Thursday, August 1, 2013

Coming to an End

Hello again to all of my faithful followers! I know, it has been too long....

Our summer started out without a hitch. We spent our mornings--before the afternoon showers would come--playing in the pool, running through the fountains, and exploring the parks! It was such a blessing--this being the first summer where Brandt has been active and not shuffling from appointment to appointment. We even snuck in a trip to Tampa. We have truly loved every minute of it!

At the start of the summer, Brandt was going to the sitter two days a week, which allowed me to tend to doctor's appointments, grocery shopping, and household chores. That time was so nice. But, it came to a quick end when our sitter's pregnancy caught up to her, and her body was no longer able to meet the demands of a rambunctious two-year-old. We were very sad to lose her, but health and safety must come first.

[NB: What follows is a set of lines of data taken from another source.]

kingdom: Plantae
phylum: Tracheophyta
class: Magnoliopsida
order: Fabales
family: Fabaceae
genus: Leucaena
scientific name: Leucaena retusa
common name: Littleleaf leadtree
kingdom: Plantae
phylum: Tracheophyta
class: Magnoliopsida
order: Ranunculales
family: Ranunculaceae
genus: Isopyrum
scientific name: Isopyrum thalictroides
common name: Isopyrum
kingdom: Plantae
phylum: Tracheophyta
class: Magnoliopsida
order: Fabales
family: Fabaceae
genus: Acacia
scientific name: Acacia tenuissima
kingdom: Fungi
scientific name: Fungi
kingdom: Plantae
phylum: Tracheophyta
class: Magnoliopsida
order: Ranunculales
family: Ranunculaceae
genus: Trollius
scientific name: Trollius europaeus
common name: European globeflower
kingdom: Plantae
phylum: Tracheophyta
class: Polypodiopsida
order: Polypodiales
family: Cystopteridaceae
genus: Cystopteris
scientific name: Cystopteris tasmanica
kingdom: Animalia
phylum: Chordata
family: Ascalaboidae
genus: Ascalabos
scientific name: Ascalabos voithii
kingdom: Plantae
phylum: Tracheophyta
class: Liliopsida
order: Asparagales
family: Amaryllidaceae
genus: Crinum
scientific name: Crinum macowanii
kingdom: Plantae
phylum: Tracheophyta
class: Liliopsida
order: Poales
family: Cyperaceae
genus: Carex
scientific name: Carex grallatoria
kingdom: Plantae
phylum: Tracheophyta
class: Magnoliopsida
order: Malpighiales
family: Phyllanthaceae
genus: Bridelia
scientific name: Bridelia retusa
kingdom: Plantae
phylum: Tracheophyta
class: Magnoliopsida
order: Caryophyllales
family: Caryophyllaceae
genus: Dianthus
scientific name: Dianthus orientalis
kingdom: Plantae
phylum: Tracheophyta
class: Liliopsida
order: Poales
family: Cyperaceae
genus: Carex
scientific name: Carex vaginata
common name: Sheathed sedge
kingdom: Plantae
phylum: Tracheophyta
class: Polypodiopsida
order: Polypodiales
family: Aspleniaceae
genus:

I started Brandt at a new sitter part time so that he would have a chance to adjust before being thrown in. The first few days were hard--being thrown into an unfamiliar environment with a bunch of strangers is a lot to take in for a little guy. Thankfully, he has since adjusted--making it easier on me, too.

Over the summer, I have been able to attend to Brandt's therapy--both a blessing and a reality check. It is so easy to forget about Brandt's struggles when I don't have to be confronted with them. We have accepted his disposition as "his normal" and don't think about society's normal. I mo longer read milestones, accepting that he is learning and developing at his own pace. But, the therapists have put me back in check--something I know is important as Brandt's best advocate. We continue to work on his balance and coordination in regards to walking, especially on uneven surfaces (grass, sand, inclines, etc). Stairs are quite a challenge, but he thankfully enjoys practicing the stairs at the park! I've asked for direction, and the therapist tells me his problem is neuromuscular. Meaning a neurologist would be my best resource for guidance and diagnosis. I'm not sure that I am mentally ready to go back down that road again, but I also know that it is something that I will need to explore in the near future. As far as communication goes, we are working on using two-word statements. Currently, he only does this 20% of the time, and it is only with the same few phrases. A lot of his "two-word phrases" seem to be slurred together, as if it were only word. But, he keep probing and pushing, always moving forward.

As the summer is coming to an end, we are following up with some of Brandt's doctors. We did a trip the the pulmonologist--who added in a daily antihistamine. We did a day in Miami to visit the ENT--which also meant a fun visit to Miami Seaquarium. Brandt has one tube that is ready to come out (he's had them now for over a year), so the doctor will take it out at our next visit. Brandt has an appointment at his neuro-opthamologist today, a routine physical at the end of the month, and a six month evaluation with Early Steps in September. Then, it is back to Miami in October to pull that ear tube!

So, for now, we prepare to go back to the grind and routine. But, that routine will soon be changing because.... i'm pregnant!

Darrin and I are expecting a little girl, Brooklynn Marie, to be due at the beginning of January. She is due exactly a year after the passing of Darrin's mom. Being the only granddaughter, we know Brooklynn is a gift from above. Her name was a thoughtful decision. "Lynn" being my mother's middle name and Marie being a spin-off to Darrin's mom, Mary.

Of course, given our history, this pregnancy has been a stressful one. I have done lots of extra screenings and tests. Thus far, everything has came back normal. Still, we have a long way to go before I will bring our baby into this world. I pray nightly for her health and safety, and I do everything I can to stay healthy for her. In some ways, I wonder how my HELLP syndrome and emergency induction effected Brandt. I wonder if I should have noticed more fetal movement than I did, if all of my extra committees and after-school activities were too much. So many old emotions and feelings are coming back to me.

The baby's nursery is all set-up, as if I could bring her home today. I think seeing it all put together is a way of coping, of making it all seem real, of saying that eveything is going to be ok. Every little outfit I buy or decoration I add is just my way of coping and reassuring myself. So, I press forward in the only way I know how--retail therapy!